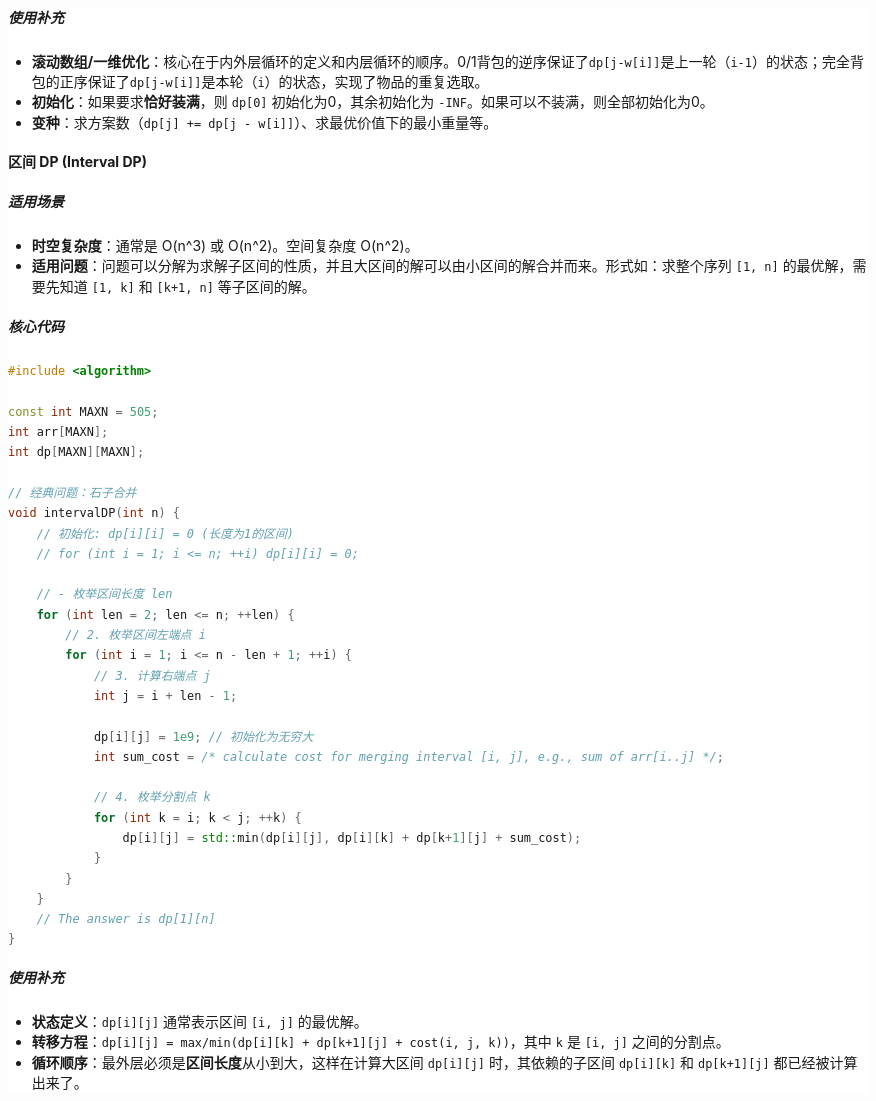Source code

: ##### 使用补充

* **滚动数组/一维优化**：核心在于内外层循环的定义和内层循环的顺序。0/1背包的逆序保证了`dp[j-w[i]]`是上一轮（`i-1`）的状态；完全背包的正序保证了`dp[j-w[i]]`是本轮（`i`）的状态，实现了物品的重复选取。
* **初始化**：如果要求**恰好装满**，则 `dp[0]` 初始化为0，其余初始化为 `-INF`。如果可以不装满，则全部初始化为0。
* **变种**：求方案数（`dp[j] += dp[j - w[i]]`）、求最优价值下的最小重量等。

#### 区间 DP (Interval DP)

##### 适用场景

* **时空复杂度**：通常是 O(n^3) 或 O(n^2)。空间复杂度 O(n^2)。
* **适用问题**：问题可以分解为求解子区间的性质，并且大区间的解可以由小区间的解合并而来。形式如：求整个序列 `[1, n]` 的最优解，需要先知道 `[1, k]` 和 `[k+1, n]` 等子区间的解。

##### 核心代码

```cpp
#include <algorithm>

const int MAXN = 505;
int arr[MAXN];
int dp[MAXN][MAXN];

// 经典问题：石子合并
void intervalDP(int n) {
    // 初始化: dp[i][i] = 0 (长度为1的区间)
    // for (int i = 1; i <= n; ++i) dp[i][i] = 0;

    // - 枚举区间长度 len
    for (int len = 2; len <= n; ++len) {
        // 2. 枚举区间左端点 i
        for (int i = 1; i <= n - len + 1; ++i) {
            // 3. 计算右端点 j
            int j = i + len - 1;
          
            dp[i][j] = 1e9; // 初始化为无穷大
            int sum_cost = /* calculate cost for merging interval [i, j], e.g., sum of arr[i..j] */;

            // 4. 枚举分割点 k
            for (int k = i; k < j; ++k) {
                dp[i][j] = std::min(dp[i][j], dp[i][k] + dp[k+1][j] + sum_cost);
            }
        }
    }
    // The answer is dp[1][n]
}
```

##### 使用补充

* **状态定义**：`dp[i][j]` 通常表示区间 `[i, j]` 的最优解。
* **转移方程**：`dp[i][j] = max/min(dp[i][k] + dp[k+1][j] + cost(i, j, k))`，其中 `k` 是 `[i, j]` 之间的分割点。
* **循环顺序**：最外层必须是**区间长度**从小到大，这样在计算大区间 `dp[i][j]` 时，其依赖的子区间 `dp[i][k]` 和 `dp[k+1][j]` 都已经被计算出来了。
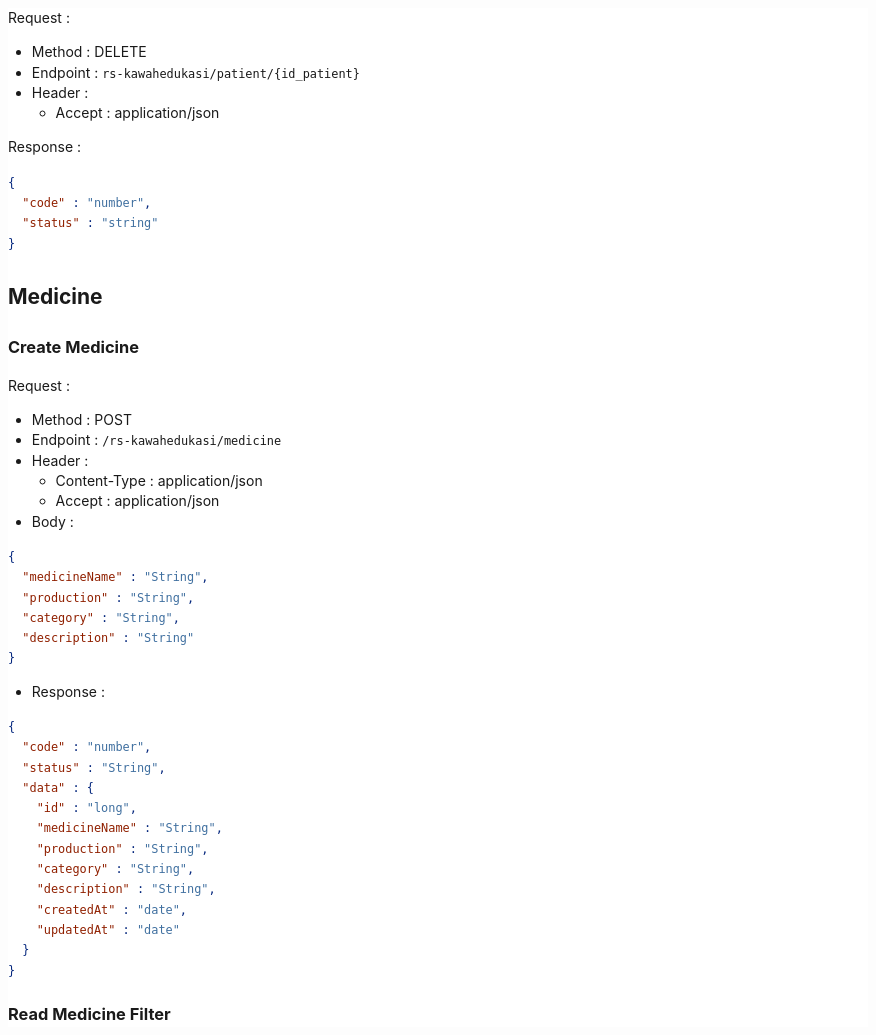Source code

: Request :
- Method : DELETE
- Endpoint : `rs-kawahedukasi/patient/{id_patient}`
- Header :
  - Accept : application/json

Response :

```json
{
  "code" : "number",
  "status" : "string"
}
```

## Medicine

### Create Medicine

Request :
- Method : POST
- Endpoint : `/rs-kawahedukasi/medicine`
- Header :
  - Content-Type : application/json
  - Accept : application/json
- Body :

```json
{
  "medicineName" : "String",
  "production" : "String",
  "category" : "String",
  "description" : "String"
}
```

- Response :

```json
{
  "code" : "number",
  "status" : "String",
  "data" : {
    "id" : "long",
    "medicineName" : "String",
    "production" : "String",
    "category" : "String",
    "description" : "String",
    "createdAt" : "date",
    "updatedAt" : "date"
  }
}
```

### Read Medicine Filter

Exercise:
Would you copy all of the data exactly? Keep the pictures out of it.

Output for this exercise:
Source code

: ##### 使用补充

* **滚动数组/一维优化**：核心在于内外层循环的定义和内层循环的顺序。0/1背包的逆序保证了`dp[j-w[i]]`是上一轮（`i-1`）的状态；完全背包的正序保证了`dp[j-w[i]]`是本轮（`i`）的状态，实现了物品的重复选取。
* **初始化**：如果要求**恰好装满**，则 `dp[0]` 初始化为0，其余初始化为 `-INF`。如果可以不装满，则全部初始化为0。
* **变种**：求方案数（`dp[j] += dp[j - w[i]]`）、求最优价值下的最小重量等。

#### 区间 DP (Interval DP)

##### 适用场景

* **时空复杂度**：通常是 O(n^3) 或 O(n^2)。空间复杂度 O(n^2)。
* **适用问题**：问题可以分解为求解子区间的性质，并且大区间的解可以由小区间的解合并而来。形式如：求整个序列 `[1, n]` 的最优解，需要先知道 `[1, k]` 和 `[k+1, n]` 等子区间的解。

##### 核心代码

```cpp
#include <algorithm>

const int MAXN = 505;
int arr[MAXN];
int dp[MAXN][MAXN];

// 经典问题：石子合并
void intervalDP(int n) {
    // 初始化: dp[i][i] = 0 (长度为1的区间)
    // for (int i = 1; i <= n; ++i) dp[i][i] = 0;

    // - 枚举区间长度 len
    for (int len = 2; len <= n; ++len) {
        // 2. 枚举区间左端点 i
        for (int i = 1; i <= n - len + 1; ++i) {
            // 3. 计算右端点 j
            int j = i + len - 1;
          
            dp[i][j] = 1e9; // 初始化为无穷大
            int sum_cost = /* calculate cost for merging interval [i, j], e.g., sum of arr[i..j] */;

            // 4. 枚举分割点 k
            for (int k = i; k < j; ++k) {
                dp[i][j] = std::min(dp[i][j], dp[i][k] + dp[k+1][j] + sum_cost);
            }
        }
    }
    // The answer is dp[1][n]
}
```

##### 使用补充

* **状态定义**：`dp[i][j]` 通常表示区间 `[i, j]` 的最优解。
* **转移方程**：`dp[i][j] = max/min(dp[i][k] + dp[k+1][j] + cost(i, j, k))`，其中 `k` 是 `[i, j]` 之间的分割点。
* **循环顺序**：最外层必须是**区间长度**从小到大，这样在计算大区间 `dp[i][j]` 时，其依赖的子区间 `dp[i][k]` 和 `dp[k+1][j]` 都已经被计算出来了。
Source code

: Request :
- Method : DELETE
- Endpoint : `rs-kawahedukasi/patient/{id_patient}`
- Header :
  - Accept : application/json

Response :

```json
{
  "code" : "number",
  "status" : "string"
}
```

## Medicine

### Create Medicine

Request :
- Method : POST
- Endpoint : `/rs-kawahedukasi/medicine`
- Header :
  - Content-Type : application/json
  - Accept : application/json
- Body :

```json
{
  "medicineName" : "String",
  "production" : "String",
  "category" : "String",
  "description" : "String"
}
```

- Response :

```json
{
  "code" : "number",
  "status" : "String",
  "data" : {
    "id" : "long",
    "medicineName" : "String",
    "production" : "String",
    "category" : "String",
    "description" : "String",
    "createdAt" : "date",
    "updatedAt" : "date"
  }
}
```

### Read Medicine Filter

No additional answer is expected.